**What is needed:** A stretch of the entries below is to be set down exactly, running from the line with "the Scout as" through the line with "khaki cloth with", both included, and no other line.

----

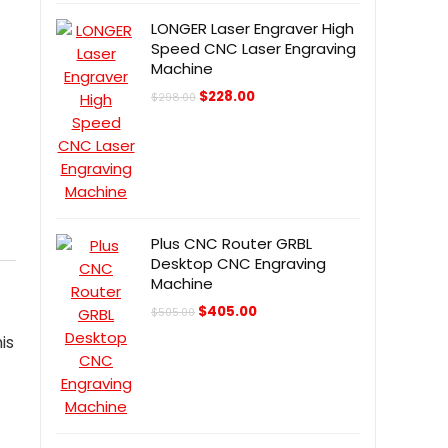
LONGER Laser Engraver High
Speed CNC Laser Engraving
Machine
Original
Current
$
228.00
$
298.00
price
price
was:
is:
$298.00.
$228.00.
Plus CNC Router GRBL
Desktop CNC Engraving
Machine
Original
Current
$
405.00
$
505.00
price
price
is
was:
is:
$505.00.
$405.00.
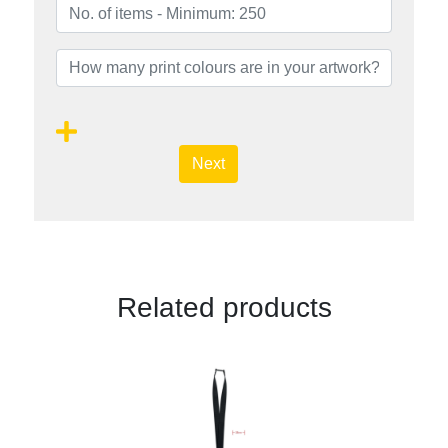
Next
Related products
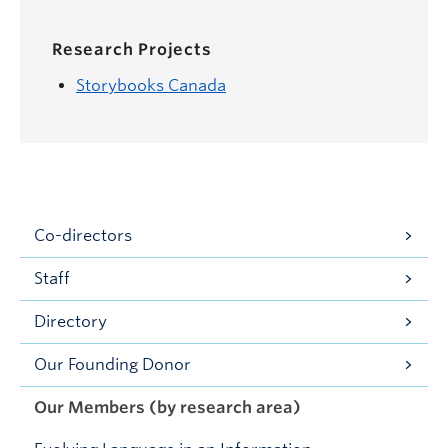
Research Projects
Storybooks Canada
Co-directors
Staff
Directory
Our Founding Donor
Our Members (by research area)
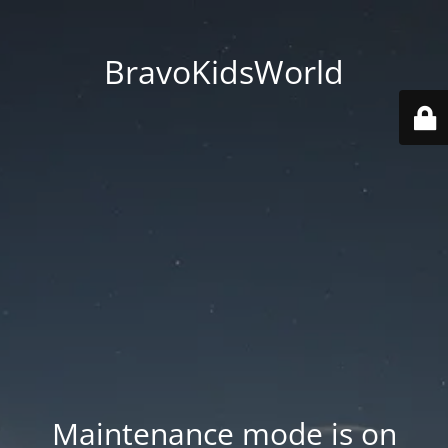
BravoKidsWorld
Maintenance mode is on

----

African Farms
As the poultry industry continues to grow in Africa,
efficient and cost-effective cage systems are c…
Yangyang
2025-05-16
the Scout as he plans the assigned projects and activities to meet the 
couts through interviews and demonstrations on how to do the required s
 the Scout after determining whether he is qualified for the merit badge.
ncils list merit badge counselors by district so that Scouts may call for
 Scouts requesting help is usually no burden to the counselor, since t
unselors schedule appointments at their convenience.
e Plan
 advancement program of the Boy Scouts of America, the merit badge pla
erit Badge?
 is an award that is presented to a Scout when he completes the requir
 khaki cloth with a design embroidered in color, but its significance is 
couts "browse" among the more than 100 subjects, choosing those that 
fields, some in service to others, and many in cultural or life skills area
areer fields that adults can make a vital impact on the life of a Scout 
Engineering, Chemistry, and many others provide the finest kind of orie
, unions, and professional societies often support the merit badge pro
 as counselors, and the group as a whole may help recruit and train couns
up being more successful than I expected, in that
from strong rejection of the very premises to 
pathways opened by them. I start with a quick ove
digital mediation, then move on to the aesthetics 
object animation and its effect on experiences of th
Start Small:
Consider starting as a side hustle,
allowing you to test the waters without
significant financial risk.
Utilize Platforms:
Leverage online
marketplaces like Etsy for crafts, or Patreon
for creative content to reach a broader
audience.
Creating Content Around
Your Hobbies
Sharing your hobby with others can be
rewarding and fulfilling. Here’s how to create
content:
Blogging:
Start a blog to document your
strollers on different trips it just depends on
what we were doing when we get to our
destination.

----

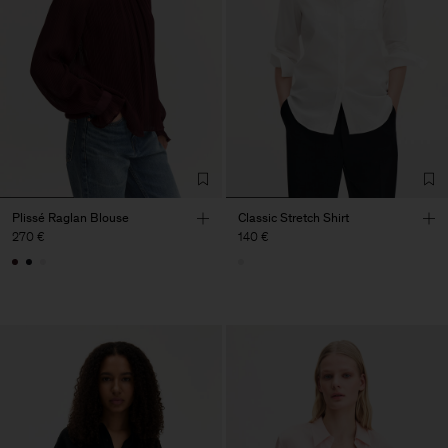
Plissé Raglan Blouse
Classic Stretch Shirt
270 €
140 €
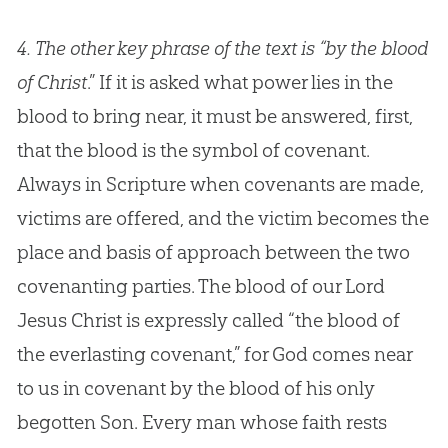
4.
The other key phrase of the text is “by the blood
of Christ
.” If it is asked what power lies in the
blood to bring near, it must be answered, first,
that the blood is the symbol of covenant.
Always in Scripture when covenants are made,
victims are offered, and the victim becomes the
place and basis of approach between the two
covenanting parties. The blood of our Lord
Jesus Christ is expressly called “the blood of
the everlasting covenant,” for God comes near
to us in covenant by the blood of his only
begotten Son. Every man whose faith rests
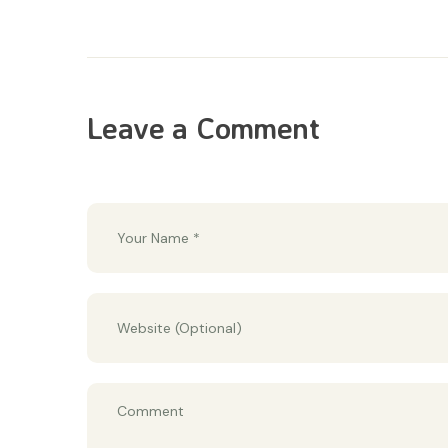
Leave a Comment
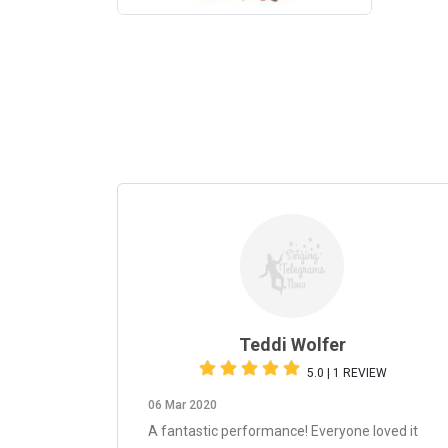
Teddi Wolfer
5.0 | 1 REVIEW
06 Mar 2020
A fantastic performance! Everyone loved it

----

**Answer to this exercise:**
the Scout as he plans the assigned projects and activities to meet the 
couts through interviews and demonstrations on how to do the required s
 the Scout after determining whether he is qualified for the merit badge.
ncils list merit badge counselors by district so that Scouts may call for
 Scouts requesting help is usually no burden to the counselor, since t
unselors schedule appointments at their convenience.
e Plan
 advancement program of the Boy Scouts of America, the merit badge pla
erit Badge?
 is an award that is presented to a Scout when he completes the requir
 khaki cloth with a design embroidered in color, but its significance is 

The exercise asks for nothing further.